After appearing to slow down this spring, Long Island home prices picked up steam during the summer months, reaching new highs in the third quarter, according to new data released Thursday.
The median sale price on Long Island, excluding the East End, rose 3.2% to $640,000 during the quarter compared with the same period in 2022, according to data from real estate brokerage Douglas Elliman and appraisal firm Miller Samuel.
Long Island set price records across every subcategory the report measures. The median price for Nassau County, Suffolk County, single-family homes and condos all hit new highs in the third quarter.
“The first and second quarter, generally, we were seeing prices slip year over year,” said Jonathan Miller, CEO of Miller Samuel. “Now, it’s rising."
WHAT TO KNOW
- The median home price on Long Island, excluding the East End, rose 3.2% to $640,000 in the third quarter, according to Douglas Elliman and Miller Samuel.
- The median sale in the Hamptons was $1,417,500, 11.4% lower than the same period a year ago.
- LI home prices didn't fall even as mortgage rates climbed above 7% over the summer, but higher rates have meant fewer transactions.
While sellers are receiving top dollar, there are far fewer of them than in years past. The number of sales on Long Island, excluding the East End, fell 17.1% during the third quarter compared with a year ago.
“It appears that we’re stuck in terms of transaction volume not rising to more normal levels because of the combination of reduced affordability from higher rates and the chronic lack of supply,” Miller said.
Meanwhile in the Hamptons, the median price dropped 11.4% to $1,417,500 in the third quarter, down from a record $1.6 million in the third quarter of 2022. The number of sales in the Hamptons fell 13.2% from a year earlier.
Miller said he views last year’s record high median price as an outlier and noted the third-quarter median price still represents a 65% increase from the third quarter of 2019.

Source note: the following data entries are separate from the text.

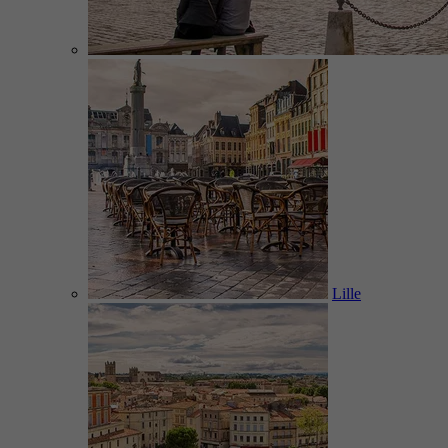
Lille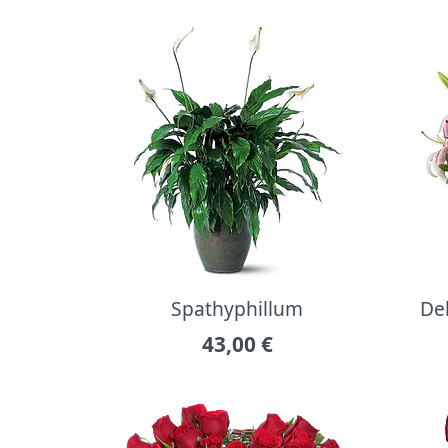
Spathyphillum
Del
43,00
€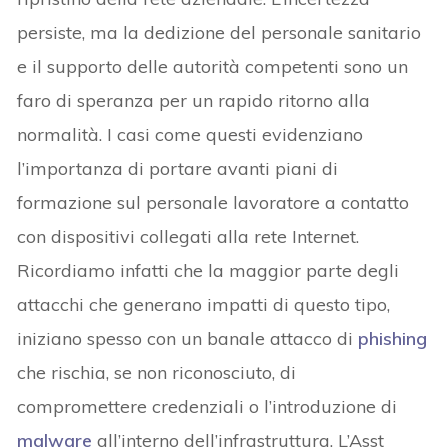
persiste, ma la dedizione del personale sanitario
e il supporto delle autorità competenti sono un
faro di speranza per un rapido ritorno alla
normalità. I casi come questi evidenziano
l’importanza di portare avanti piani di
formazione sul personale lavoratore a contatto
con dispositivi collegati alla rete Internet.
Ricordiamo infatti che la maggior parte degli
attacchi che generano impatti di questo tipo,
iniziano spesso con un banale attacco di
phishing
che rischia, se non riconosciuto, di
compromettere credenziali o l’introduzione di
malware
all’interno dell’infrastruttura. L’Asst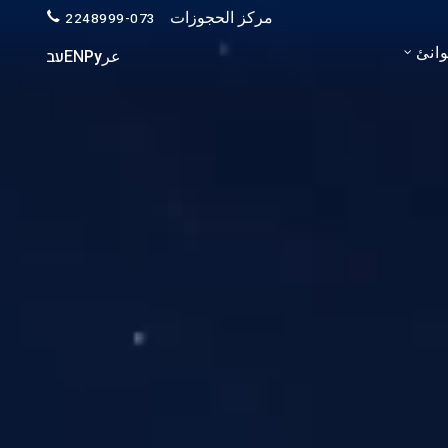
مركز الحجوزات
073-2248999
انئ
عر
Ру
EN
עב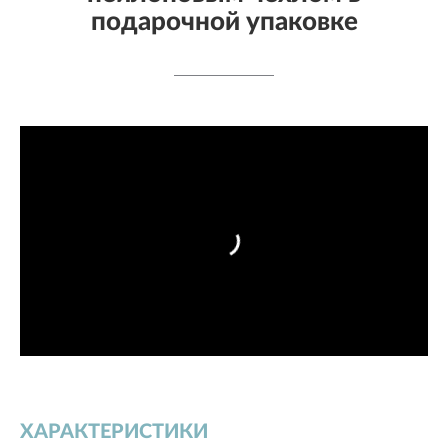
подарочной упаковке
ХАРАКТЕРИСТИКИ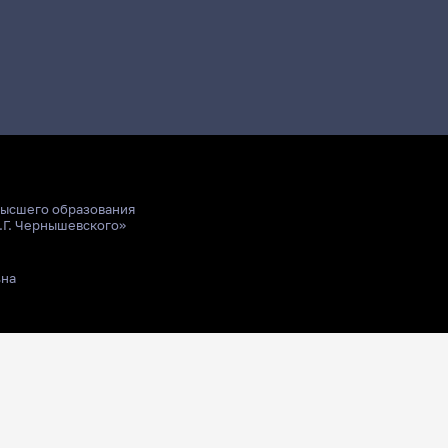
высшего образования
.Г. Чернышевского»
ьна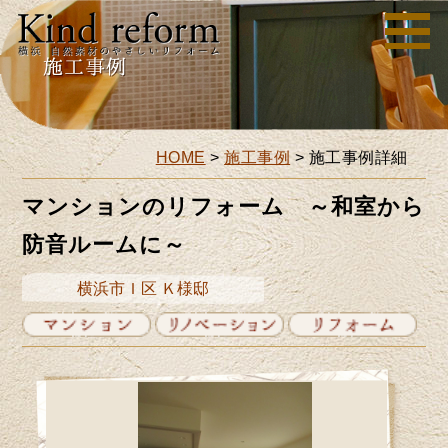
HOME
>
施工事例
>
施工事例詳細
マンションのリフォーム ～和室から
防音ルームに～
横浜市Ｉ区 Ｋ様邸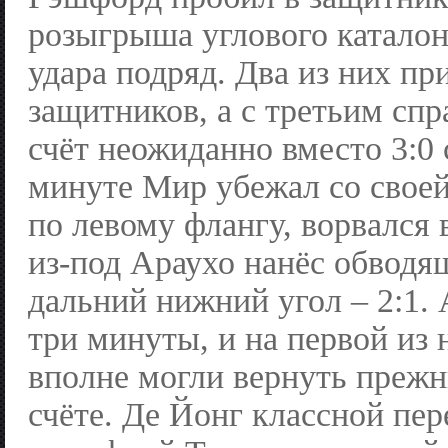
розыгрыша углового катало
удара подряд. Два из них пр
защитников, а с третьим спр
счёт неожиданно вместо 3:0 с
минуте Мир убежал со свое
по левому флангу, ворвался
из-под Араухо нанёс обводя
дальний нижний угол – 2:1.
три минуты, и на первой из
вполне могли вернуть преж
счёте. Де Йонг классной пер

The North Fork fared better. Its median price rose 2.1% to $999,950 in the third quarter. The region has seen prices soar since the pandemic started. Back in the third quarter of 2019, the median sale on the North Fork went for $629,000.
Prices have continued to rise even as mortgage rates climbed during the third quarter. The average rate for a 30-year fixed mortgage from July to September was 7.04%, up from 5.62% during the third quarter of 2022, according to Freddie Mac. Rates have increased more in October, with the average at 7.63% for the week ending Oct. 19.
Higher mortgage rates mean homebuyers stand to pay hundreds of dollars more each month in interest costs for housing.
How can home prices keep going up even as homeownership has become more expensive and moved some would-be buyers to the sidelines? The answer is a stubbornly low number of listings, which is fueled in part by homeowners who want to stay put and hold on to a low mortgage rate, Miller said.
“It just shows you despite near-8% mortgage rates that inventory is really distorting the housing market,” Miller said.
There were 4,550 homes on the market on Long Island, excluding the East End, at the end of September. That is about two-thirds fewer homes than were up for sale during the third quarter of 2019, before the pandemic led to a surge in demand.
“It’s keeping those prices up there,” said Todd Bourgard, Douglas Elliman’s CEO of brokerage for the Long Island, Hamptons and North Fork regions.
But the recent upward trend in mortgage rates will make it harder for Long Islanders to outbid one another and still afford their monthly payments.
“I do believe that affects the purchasing power of a lot of Long Island buyers,” he said. “They’ll only be able to go so high on these homes.”
Those bidding wars haven't abated yet. About 55% of all sales in the third quarter went for above asking price.
Maria Wilbur, a real estate agent at Keller Williams Greater Nassau, said a listing she had for an expanded Cape in Seaford this month received 12 offers, including one that was $80,000 over the asking price. She said she has been counseling hopeful buyers she’s working with to resist the temptation to pause their search.
“I told them, ‘You cannot wait. You think it’s rough out here now, you wait for that interest rate to drop just a half a point. There will be people coming out of the woodwork that you didn’t even think you were competing against,’ ” she said.